What is required:
Would you show every line from the records that holds "GitLab"?

Change detection outputs
──────
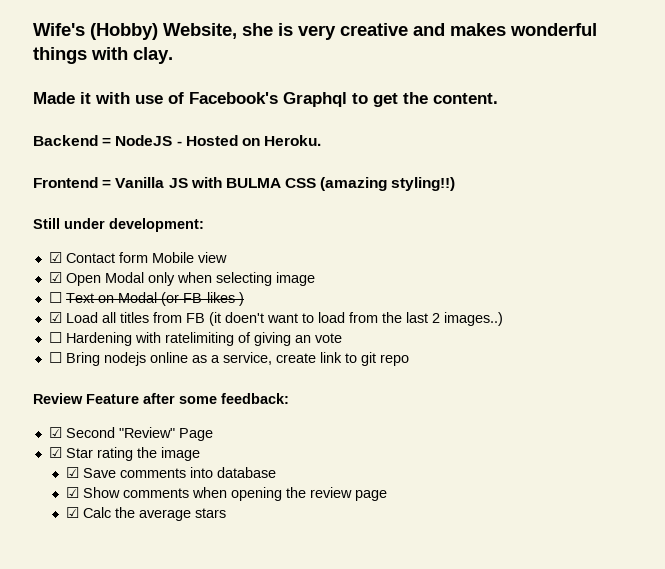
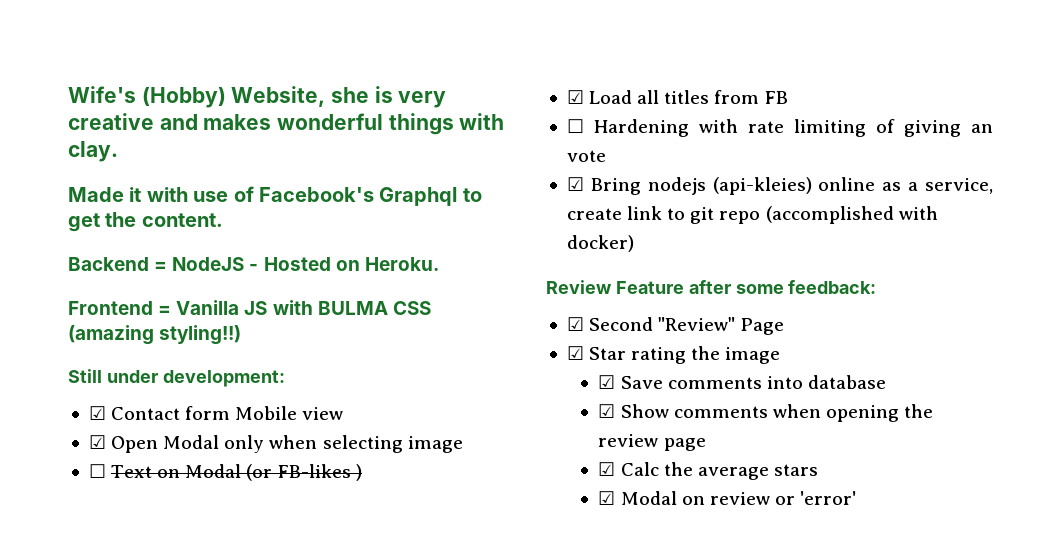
[208,312,503,326] (it doen't want to load from the last 2 images..) -> (788, 97) none
[164,332,234,346] ratelimiting -> [747,119,866,137] rate limiting
[48,352,62,363] ☐ -> [566,177,584,191] ☑
(146, 359) none -> [712,177,812,195] (api-kleies)
(409, 360) none -> [765,206,938,224] [566,235,634,252] (accomplished with docker)
(226, 513) none -> [598,491,857,505] // ☑ Modal on review or 'error'

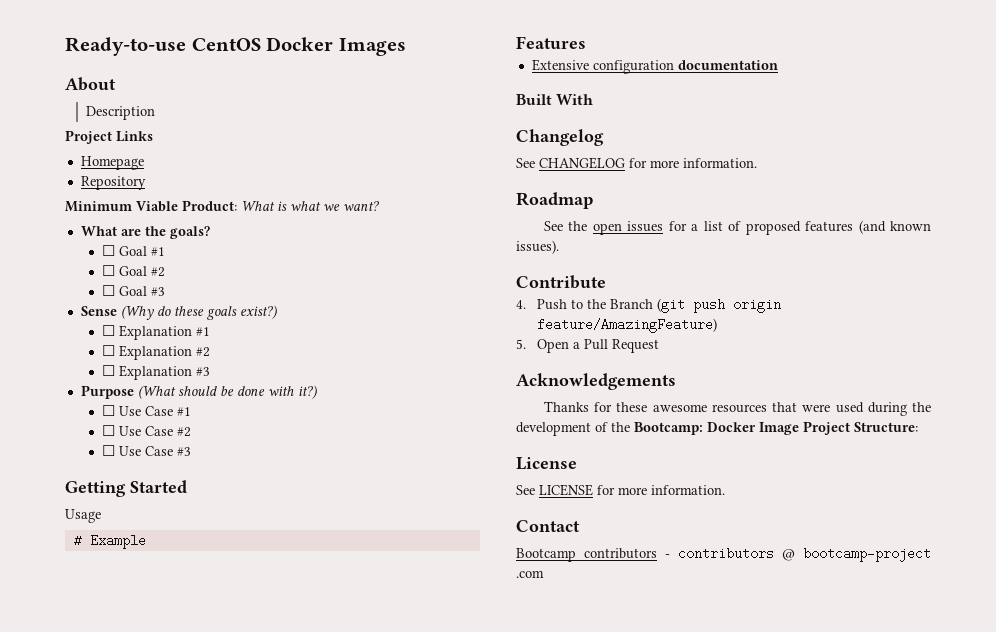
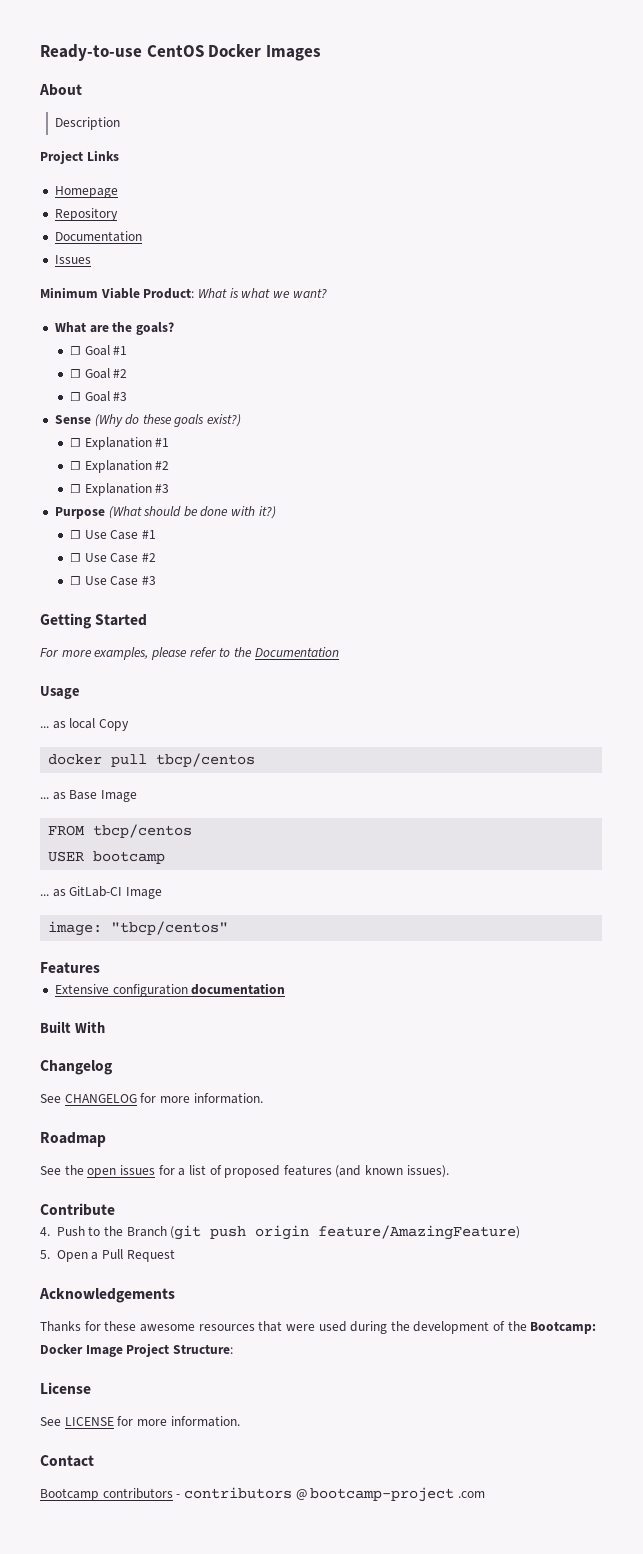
(146, 183) none -> [54,231,142,242] [54,255,91,264] // Documentation // Issues
[65,509,101,523] [73,534,146,549] Usage // # Example -> [40,647,339,660] [40,686,80,699] [40,718,129,731] [48,753,256,767] [40,790,137,802] [48,824,193,838] [48,851,166,864] [40,886,162,899] [48,921,229,936] For more examples, please refer to the Documentation // Usage // ... as local Copy // docker pull tbcp/centos // ... as Base Image // FROM tbcp/centos // USER bootcamp // ... as GitLab-CI Image // image: "tbcp/centos"

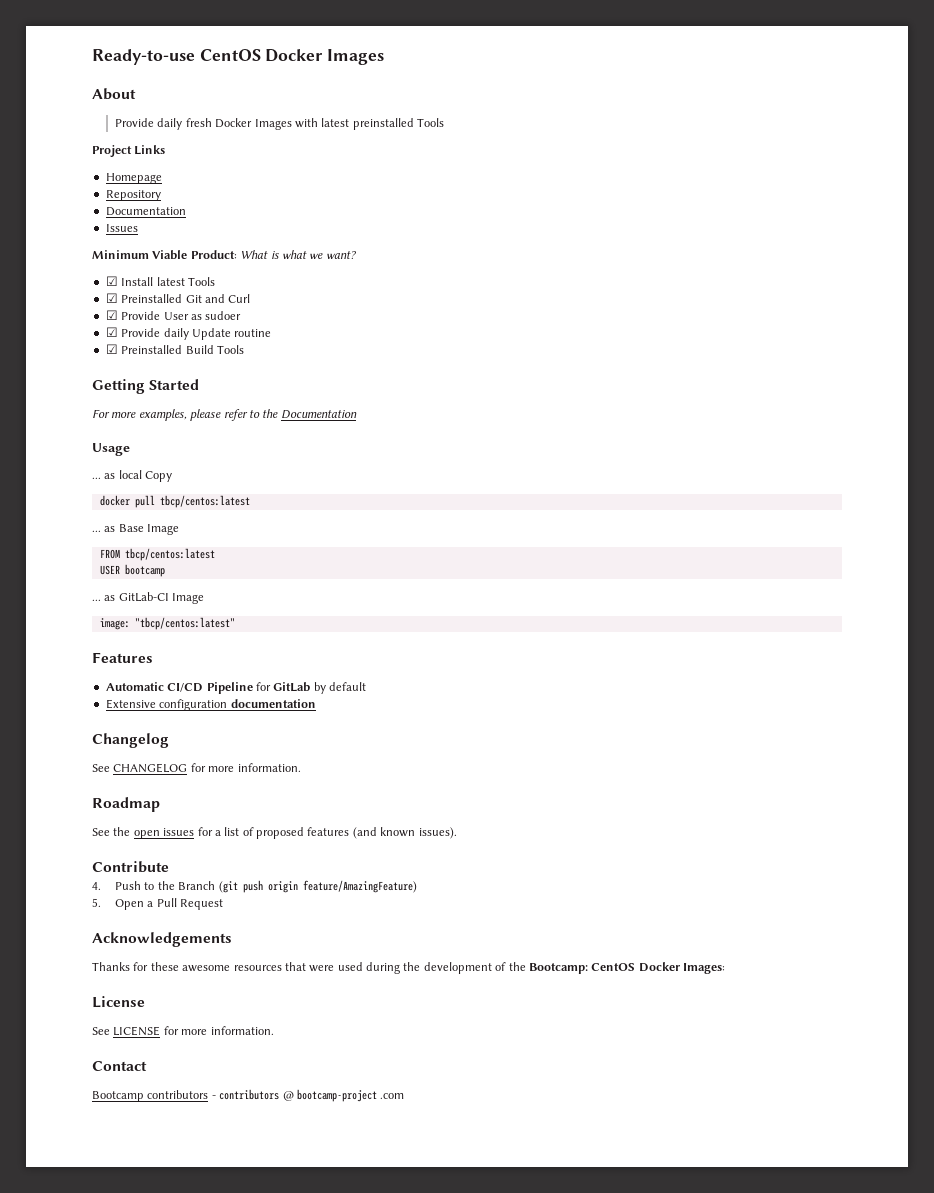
[55,117,121,130] Description -> [115,118,445,130] Provide daily fresh Docker Images with latest preinstalled Tools
[54,322,174,335] [69,345,128,356] [69,368,128,379] [69,391,128,402] [54,414,242,427] [69,437,170,450] [69,460,170,473] [69,483,170,496] [54,506,276,519] [69,530,156,540] [69,553,156,563] [69,576,156,586] What are the goals? // ☐ Goal #1 // ☐ Goal #2 // ☐ Goal #3 // Sense (Why do these goals exist?) // ☐ Explanation #1 // ☐ Explanation #2 // ☐ Explanation #3 // Purpose (What should be done with it?) // ☐ Use Case #1 // ☐ Use Case #2 // ☐ Use Case #3 -> [105,276,215,286] [105,293,251,303] [105,310,242,320] [105,327,272,340] [105,344,244,354] ☑ Install latest Tools // ☑ Preinstalled Git and Curl // ☑ Provide User as sudoer // ☑ Provide daily Update routine // ☑ Preinstalled Build Tools
[156,753,256,767] tbcp/centos -> [159,495,250,508] tbcp/centos:latest
[93,824,193,838] tbcp/centos -> [124,548,215,561] tbcp/centos:latest
[111,921,229,935] "tbcp/centos" -> [134,617,235,630] "tbcp/centos:latest"
(100, 968) none -> [105,682,366,694] // Automatic CI/CD Pipeline for GitLab by default
[40,1021,105,1033] // Built With -> (316, 703) none
[40,1343,233,1357] Docker Image Project Structure: -> [591,962,725,974] CentOS Docker Images:

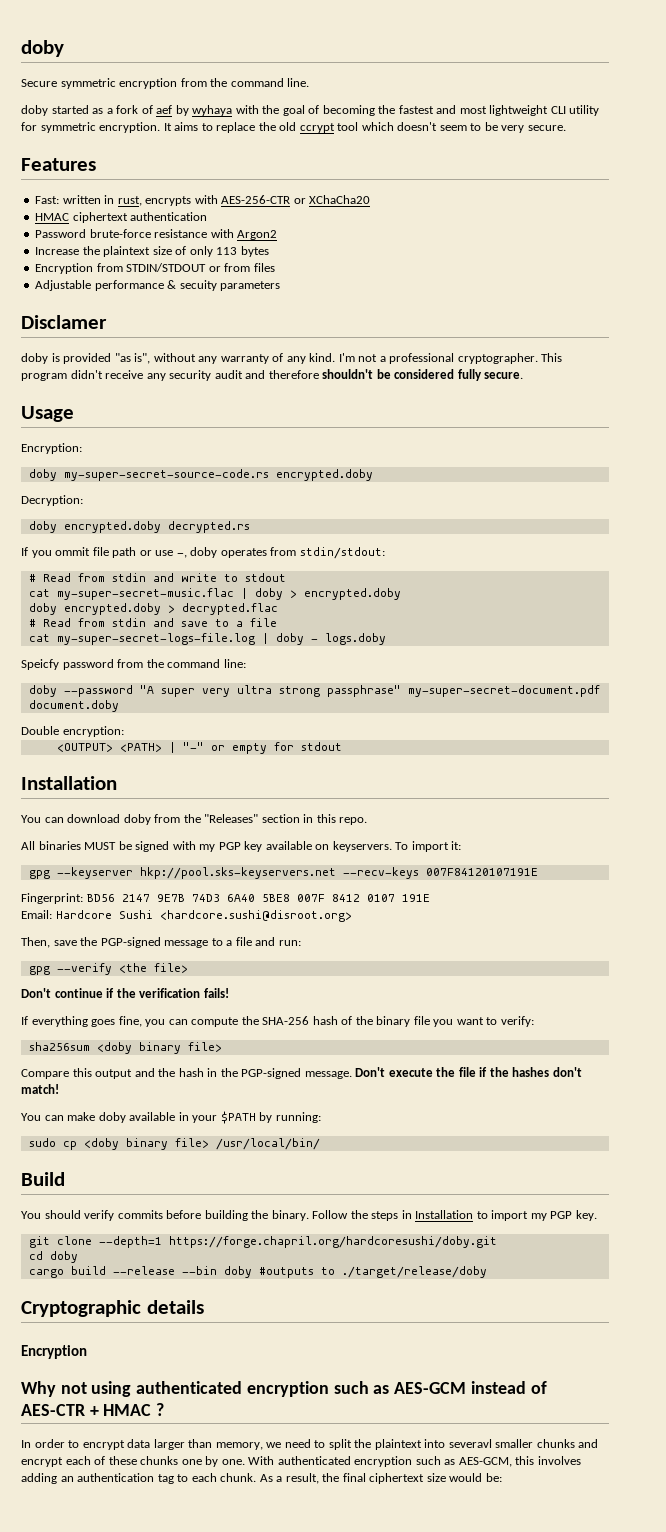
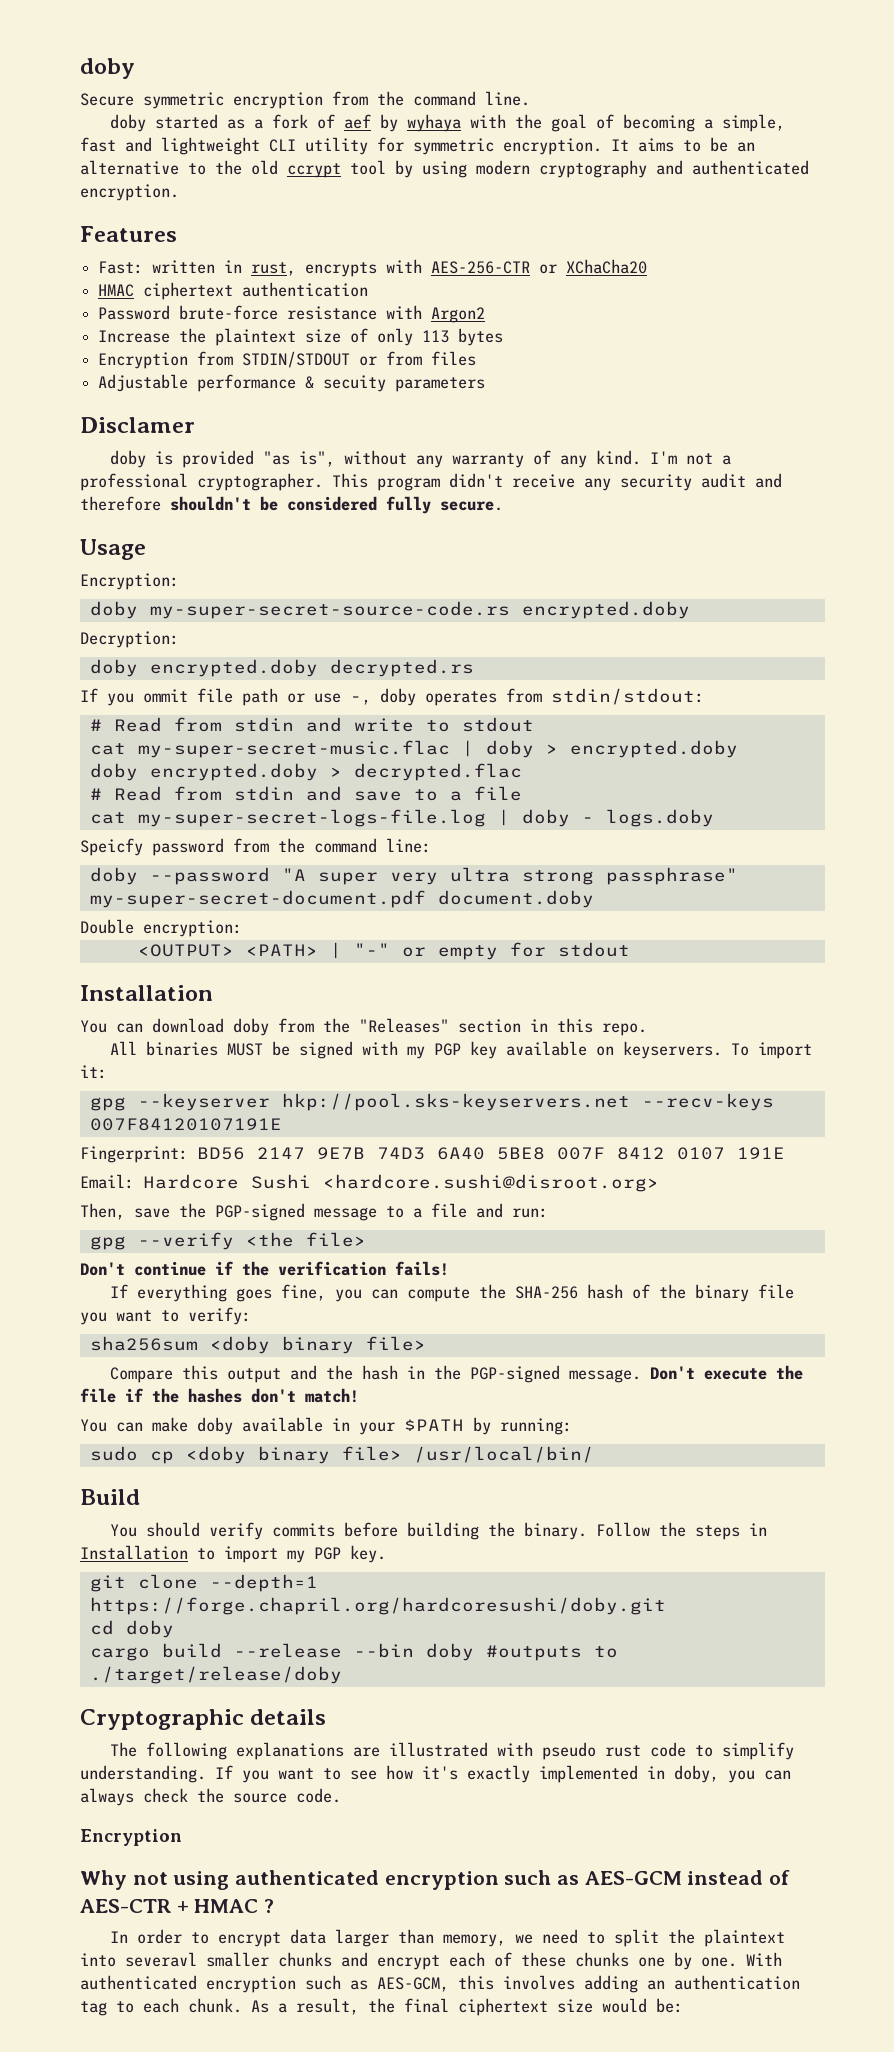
[378,105,487,114] the fastest and most -> [703,114,785,132] [80,137,152,152] a simple, fast and
[216,122,566,133] replace the old ccrypt tool which doesn't seem to be very secure. -> [710,137,755,152] [80,160,809,178] [80,184,179,201] be an alternative to the old ccrypt tool by using modern cryptography and authenticated encryption.
(204, 1307) none -> [109,1742,794,1760] [80,1765,791,1783] [80,1788,341,1806] // The following explanations are illustrated with pseudo rust code to simplify understanding. If you want to see how it's exactly implemented in doby, you can always check the source code.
──────
Answer below:
[65,509,101,523] [73,534,146,549] Usage // # Example -> [40,647,339,660] [40,686,80,699] [40,718,129,731] [48,753,256,767] [40,790,137,802] [48,824,193,838] [48,851,166,864] [40,886,162,899] [48,921,229,936] For more examples, please refer to the Documentation // Usage // ... as local Copy // docker pull tbcp/centos // ... as Base Image // FROM tbcp/centos // USER bootcamp // ... as GitLab-CI Image // image: "tbcp/centos"
(100, 968) none -> [105,682,366,694] // Automatic CI/CD Pipeline for GitLab by default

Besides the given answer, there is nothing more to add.